Configure storage type data replication

To get the file system data replica values, run the mmlsfs <fsName> -r -R command to review the output values. The value of -r is the default number of data replicas and the value of -R is the maximum number of data replicas.

Important: The value of -R cannot be changed after the file system creation. Usually, the value 3 is the recommended values for -r and -R if you are using IBM Storage Scale FPO and the value 1 for -r and 2 for -R are recommended values for production when you are using Centralized Storage.

For different storage modes, refer to the following table for recommended combination for dfs.replication, gpfs.replica.enforced and file system data replica.

Table 1. Configurations for data replication
Storage mode dfs.replication gpfs.replica.enforced File system data replica Comments
#1 FPO

(gpfs.storage.type=local)

3 gpfs or dfs -r = 3 -R = 3 Other combinations are not recommended.
#2 IBM Storage Scale System

(gpfs.storage.type=shared)

1 dfs -r = 1 -R = 2

-r = 1 -R = 3

Follow the HDFS protocol. But the job will fail if one DN is down after getBlockLocation is returned.

Potential issue: Does not show the advantage that all DN can access the blocks.

If you are using this configuration you must use the mmlsattr command to check the file replication value. If the set file replication value is less than the dfs.replication value, the HDFS interface cannot be used to check the file replication value because the NameNode returns at least the dfs.replication value in the shared storage mode.

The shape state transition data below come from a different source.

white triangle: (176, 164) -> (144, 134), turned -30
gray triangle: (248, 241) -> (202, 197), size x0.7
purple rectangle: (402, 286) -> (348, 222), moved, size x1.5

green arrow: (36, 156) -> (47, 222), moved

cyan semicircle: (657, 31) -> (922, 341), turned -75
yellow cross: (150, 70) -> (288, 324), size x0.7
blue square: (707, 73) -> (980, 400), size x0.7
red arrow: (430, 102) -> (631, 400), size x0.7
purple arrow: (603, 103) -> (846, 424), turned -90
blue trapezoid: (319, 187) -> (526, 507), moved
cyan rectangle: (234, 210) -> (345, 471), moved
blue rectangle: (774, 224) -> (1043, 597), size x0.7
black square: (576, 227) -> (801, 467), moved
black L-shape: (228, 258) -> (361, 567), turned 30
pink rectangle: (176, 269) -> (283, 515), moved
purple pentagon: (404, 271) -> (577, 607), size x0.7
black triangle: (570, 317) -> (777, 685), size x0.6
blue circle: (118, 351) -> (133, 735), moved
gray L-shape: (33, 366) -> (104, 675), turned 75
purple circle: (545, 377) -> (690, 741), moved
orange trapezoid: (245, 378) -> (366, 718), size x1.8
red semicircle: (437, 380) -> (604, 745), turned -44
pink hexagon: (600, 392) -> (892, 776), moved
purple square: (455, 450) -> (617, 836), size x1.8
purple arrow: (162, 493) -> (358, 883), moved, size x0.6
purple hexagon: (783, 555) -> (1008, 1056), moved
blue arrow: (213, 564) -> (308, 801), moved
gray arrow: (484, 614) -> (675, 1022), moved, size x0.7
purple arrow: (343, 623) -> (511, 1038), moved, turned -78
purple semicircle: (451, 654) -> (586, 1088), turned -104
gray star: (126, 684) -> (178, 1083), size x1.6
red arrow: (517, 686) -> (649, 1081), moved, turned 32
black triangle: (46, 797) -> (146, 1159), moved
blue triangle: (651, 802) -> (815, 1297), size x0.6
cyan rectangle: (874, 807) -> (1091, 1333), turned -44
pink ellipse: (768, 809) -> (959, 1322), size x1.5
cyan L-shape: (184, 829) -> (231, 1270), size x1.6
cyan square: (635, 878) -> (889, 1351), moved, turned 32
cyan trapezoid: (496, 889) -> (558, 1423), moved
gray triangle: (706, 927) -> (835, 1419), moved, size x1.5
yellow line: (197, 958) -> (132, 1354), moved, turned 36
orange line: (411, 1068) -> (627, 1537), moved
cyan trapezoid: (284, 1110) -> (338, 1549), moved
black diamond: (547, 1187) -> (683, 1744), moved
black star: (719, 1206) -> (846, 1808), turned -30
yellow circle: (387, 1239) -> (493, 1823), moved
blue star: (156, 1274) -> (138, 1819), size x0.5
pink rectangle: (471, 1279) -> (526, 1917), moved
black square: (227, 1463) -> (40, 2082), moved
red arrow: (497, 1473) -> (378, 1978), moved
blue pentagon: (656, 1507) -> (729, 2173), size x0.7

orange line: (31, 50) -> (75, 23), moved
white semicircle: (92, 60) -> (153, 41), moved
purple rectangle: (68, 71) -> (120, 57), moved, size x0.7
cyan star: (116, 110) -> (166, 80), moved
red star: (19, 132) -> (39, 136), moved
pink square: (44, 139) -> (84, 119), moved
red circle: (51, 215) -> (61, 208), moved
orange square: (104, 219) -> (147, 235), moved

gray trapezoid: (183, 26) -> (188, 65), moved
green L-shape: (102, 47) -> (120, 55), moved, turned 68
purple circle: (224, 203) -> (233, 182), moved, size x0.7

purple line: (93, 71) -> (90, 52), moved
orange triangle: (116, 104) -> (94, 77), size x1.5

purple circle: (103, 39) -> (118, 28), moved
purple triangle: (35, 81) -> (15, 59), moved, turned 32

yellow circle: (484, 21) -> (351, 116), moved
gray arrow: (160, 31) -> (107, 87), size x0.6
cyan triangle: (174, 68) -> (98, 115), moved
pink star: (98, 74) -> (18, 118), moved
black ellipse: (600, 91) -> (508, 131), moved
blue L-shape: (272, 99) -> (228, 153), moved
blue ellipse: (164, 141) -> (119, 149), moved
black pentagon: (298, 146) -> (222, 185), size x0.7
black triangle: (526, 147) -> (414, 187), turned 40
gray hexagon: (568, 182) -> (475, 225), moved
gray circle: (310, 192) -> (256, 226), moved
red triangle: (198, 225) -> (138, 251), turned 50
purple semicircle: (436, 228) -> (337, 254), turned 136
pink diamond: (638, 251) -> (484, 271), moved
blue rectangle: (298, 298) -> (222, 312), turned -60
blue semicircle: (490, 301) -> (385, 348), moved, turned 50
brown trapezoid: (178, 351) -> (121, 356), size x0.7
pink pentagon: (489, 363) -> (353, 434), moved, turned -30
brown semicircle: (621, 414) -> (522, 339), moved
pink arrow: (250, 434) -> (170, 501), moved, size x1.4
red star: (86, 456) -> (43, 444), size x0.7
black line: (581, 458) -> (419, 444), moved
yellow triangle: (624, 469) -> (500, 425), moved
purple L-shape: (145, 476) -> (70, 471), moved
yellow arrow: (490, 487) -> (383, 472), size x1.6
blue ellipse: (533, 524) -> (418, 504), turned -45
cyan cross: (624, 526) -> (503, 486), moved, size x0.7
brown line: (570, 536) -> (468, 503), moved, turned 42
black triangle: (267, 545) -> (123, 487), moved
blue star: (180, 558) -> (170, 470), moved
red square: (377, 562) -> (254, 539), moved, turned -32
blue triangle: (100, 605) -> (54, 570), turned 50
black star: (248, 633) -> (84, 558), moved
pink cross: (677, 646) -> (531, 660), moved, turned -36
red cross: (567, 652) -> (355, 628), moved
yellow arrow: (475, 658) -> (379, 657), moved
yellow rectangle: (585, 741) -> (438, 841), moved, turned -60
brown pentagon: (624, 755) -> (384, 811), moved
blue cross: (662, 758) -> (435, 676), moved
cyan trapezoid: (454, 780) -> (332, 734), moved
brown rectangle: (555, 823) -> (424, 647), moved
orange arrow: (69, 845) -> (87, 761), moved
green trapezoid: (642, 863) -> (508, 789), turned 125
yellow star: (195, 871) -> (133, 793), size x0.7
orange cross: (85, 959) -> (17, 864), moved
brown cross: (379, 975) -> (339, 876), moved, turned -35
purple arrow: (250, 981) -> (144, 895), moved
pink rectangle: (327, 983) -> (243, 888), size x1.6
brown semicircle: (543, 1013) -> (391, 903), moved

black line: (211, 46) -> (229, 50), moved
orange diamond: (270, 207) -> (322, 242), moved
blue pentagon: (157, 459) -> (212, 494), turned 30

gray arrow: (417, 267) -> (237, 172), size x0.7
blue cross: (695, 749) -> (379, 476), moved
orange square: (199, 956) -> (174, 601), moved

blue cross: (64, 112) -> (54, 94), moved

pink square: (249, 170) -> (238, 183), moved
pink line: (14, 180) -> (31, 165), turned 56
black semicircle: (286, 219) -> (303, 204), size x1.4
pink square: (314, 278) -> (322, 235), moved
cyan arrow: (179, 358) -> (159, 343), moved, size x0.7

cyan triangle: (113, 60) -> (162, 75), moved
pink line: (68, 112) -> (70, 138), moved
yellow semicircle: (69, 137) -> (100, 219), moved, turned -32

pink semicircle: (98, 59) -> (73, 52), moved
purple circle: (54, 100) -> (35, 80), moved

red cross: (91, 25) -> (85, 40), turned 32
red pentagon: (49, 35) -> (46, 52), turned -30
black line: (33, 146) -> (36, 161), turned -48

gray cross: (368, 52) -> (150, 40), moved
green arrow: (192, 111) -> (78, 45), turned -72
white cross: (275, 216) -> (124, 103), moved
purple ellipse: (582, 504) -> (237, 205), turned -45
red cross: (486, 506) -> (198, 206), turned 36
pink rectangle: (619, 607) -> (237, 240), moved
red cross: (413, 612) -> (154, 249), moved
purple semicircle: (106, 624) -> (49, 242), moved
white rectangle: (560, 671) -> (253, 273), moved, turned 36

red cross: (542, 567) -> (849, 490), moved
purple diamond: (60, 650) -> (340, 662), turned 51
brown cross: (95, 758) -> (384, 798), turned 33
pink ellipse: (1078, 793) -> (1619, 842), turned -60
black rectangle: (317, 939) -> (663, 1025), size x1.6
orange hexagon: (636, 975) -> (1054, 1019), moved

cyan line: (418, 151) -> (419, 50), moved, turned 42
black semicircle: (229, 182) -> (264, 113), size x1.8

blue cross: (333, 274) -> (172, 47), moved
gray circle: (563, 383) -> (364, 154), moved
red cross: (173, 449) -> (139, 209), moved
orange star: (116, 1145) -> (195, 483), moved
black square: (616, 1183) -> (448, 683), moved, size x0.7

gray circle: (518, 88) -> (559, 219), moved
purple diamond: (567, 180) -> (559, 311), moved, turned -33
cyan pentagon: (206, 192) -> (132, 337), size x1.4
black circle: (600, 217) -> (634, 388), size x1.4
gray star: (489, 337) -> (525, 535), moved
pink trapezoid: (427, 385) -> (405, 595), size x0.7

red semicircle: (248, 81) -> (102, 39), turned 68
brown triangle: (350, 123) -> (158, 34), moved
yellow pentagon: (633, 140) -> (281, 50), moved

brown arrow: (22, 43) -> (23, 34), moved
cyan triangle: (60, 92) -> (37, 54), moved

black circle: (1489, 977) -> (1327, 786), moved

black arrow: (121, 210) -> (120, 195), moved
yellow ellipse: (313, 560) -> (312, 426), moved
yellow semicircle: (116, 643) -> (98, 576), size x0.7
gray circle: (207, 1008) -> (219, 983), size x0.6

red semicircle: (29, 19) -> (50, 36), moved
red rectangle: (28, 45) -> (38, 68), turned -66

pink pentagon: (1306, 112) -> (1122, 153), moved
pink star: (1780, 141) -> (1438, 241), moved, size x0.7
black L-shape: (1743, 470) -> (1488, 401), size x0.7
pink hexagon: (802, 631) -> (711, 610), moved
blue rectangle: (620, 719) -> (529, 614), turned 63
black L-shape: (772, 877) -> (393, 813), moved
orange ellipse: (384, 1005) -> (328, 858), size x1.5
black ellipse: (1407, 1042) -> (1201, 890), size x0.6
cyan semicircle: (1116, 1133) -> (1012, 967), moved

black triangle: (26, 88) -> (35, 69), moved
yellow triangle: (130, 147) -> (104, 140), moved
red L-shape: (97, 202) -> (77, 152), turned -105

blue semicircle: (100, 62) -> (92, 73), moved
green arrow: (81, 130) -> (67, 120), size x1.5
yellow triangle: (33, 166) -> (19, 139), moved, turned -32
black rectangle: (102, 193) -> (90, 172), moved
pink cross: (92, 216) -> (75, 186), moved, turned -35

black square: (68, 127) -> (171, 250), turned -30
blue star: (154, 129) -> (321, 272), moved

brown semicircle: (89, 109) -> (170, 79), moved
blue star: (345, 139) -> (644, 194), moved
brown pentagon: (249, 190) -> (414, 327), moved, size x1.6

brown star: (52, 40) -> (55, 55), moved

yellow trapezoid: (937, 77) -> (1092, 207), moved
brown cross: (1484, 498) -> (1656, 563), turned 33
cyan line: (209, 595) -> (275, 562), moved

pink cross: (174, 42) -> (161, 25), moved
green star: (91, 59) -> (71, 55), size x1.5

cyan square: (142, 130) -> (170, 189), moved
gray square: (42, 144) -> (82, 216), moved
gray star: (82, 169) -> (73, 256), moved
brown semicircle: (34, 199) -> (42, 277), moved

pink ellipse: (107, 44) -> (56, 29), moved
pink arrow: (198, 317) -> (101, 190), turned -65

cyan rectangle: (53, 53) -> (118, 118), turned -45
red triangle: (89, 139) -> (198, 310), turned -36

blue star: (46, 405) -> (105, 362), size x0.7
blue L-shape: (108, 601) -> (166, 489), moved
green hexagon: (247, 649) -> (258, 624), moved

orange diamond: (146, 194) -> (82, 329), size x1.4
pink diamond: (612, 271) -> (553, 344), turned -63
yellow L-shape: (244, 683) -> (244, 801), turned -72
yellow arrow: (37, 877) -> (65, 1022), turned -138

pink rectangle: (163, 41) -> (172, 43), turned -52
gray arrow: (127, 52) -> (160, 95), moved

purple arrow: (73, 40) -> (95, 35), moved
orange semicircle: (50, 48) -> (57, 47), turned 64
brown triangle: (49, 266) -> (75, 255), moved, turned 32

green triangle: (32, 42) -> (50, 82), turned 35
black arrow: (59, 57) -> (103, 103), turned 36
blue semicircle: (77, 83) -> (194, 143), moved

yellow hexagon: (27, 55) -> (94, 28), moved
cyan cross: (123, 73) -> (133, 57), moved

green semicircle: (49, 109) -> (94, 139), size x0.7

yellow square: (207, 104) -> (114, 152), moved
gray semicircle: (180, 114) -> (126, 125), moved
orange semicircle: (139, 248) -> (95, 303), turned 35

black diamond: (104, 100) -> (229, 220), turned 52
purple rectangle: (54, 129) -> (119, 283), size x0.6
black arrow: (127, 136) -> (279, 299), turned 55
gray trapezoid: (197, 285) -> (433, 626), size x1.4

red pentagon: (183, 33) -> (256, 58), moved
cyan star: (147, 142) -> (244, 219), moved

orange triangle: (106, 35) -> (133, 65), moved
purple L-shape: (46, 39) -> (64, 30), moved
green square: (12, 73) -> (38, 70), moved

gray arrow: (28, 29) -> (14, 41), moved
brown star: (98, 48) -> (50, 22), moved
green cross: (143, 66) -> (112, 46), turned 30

#3 IBM Storage Scale System

(gpfs.storage.type=shared)

2 or 3 gpfs -r = 1 -R = 2

-r = 1 -R = 3

Follow the HDFS protocol (returns 2 or 3 DNs) but does not match the real storage usage on GPFS level.

Job will not fail if one DN is down after getBlockLocation is returned.

Potential risk: Upper-layer applications calculate the disk space consumption as replication * file size, thinking a file takes more storage space than it actually does. HDFS Transparency will still use the actual disk space correctly.

#4 IBM Storage Scale System

(gpfs.storage.type=shared)

1 gpfs -r = 1 -R = 2

-r = 1 -R = 3

Do not use if the application wants to set the replication value from HDFS protocol.
#5 IBM Storage Scale System

(gpfs.storage.type=shared)

2 or 3 dfs -r = 1 -R = 2

-r = 1 -R = 3

All the data will be set as replica 2 or 3 which will not take advantage of using IBM Storage Scale System or SAN storage.

If you are using this configuration you must use the mmlsattr command to check the file replication value. If the set file replication value is less than the dfs.replication value, the HDFS interface cannot be used to check the file replication value because the NameNode returns at least the dfs.replication value in the shared storage mode.

Note:
  • The dfs.replication is defined in the hdfs-site.xml file. The gpfs.storage.type and gpfs.replica.enforced are defined in the gpfs-site.xml file.
  • Starting from HDFS Transparency version 3.1.1-1, the default value for dfs.replication is 3 in hdfs-site.xml and gpfs.replica.enforced is gpfs in gpfs-site.xml.
  • The dfs.replication value should be smaller or equal to the DataNode count.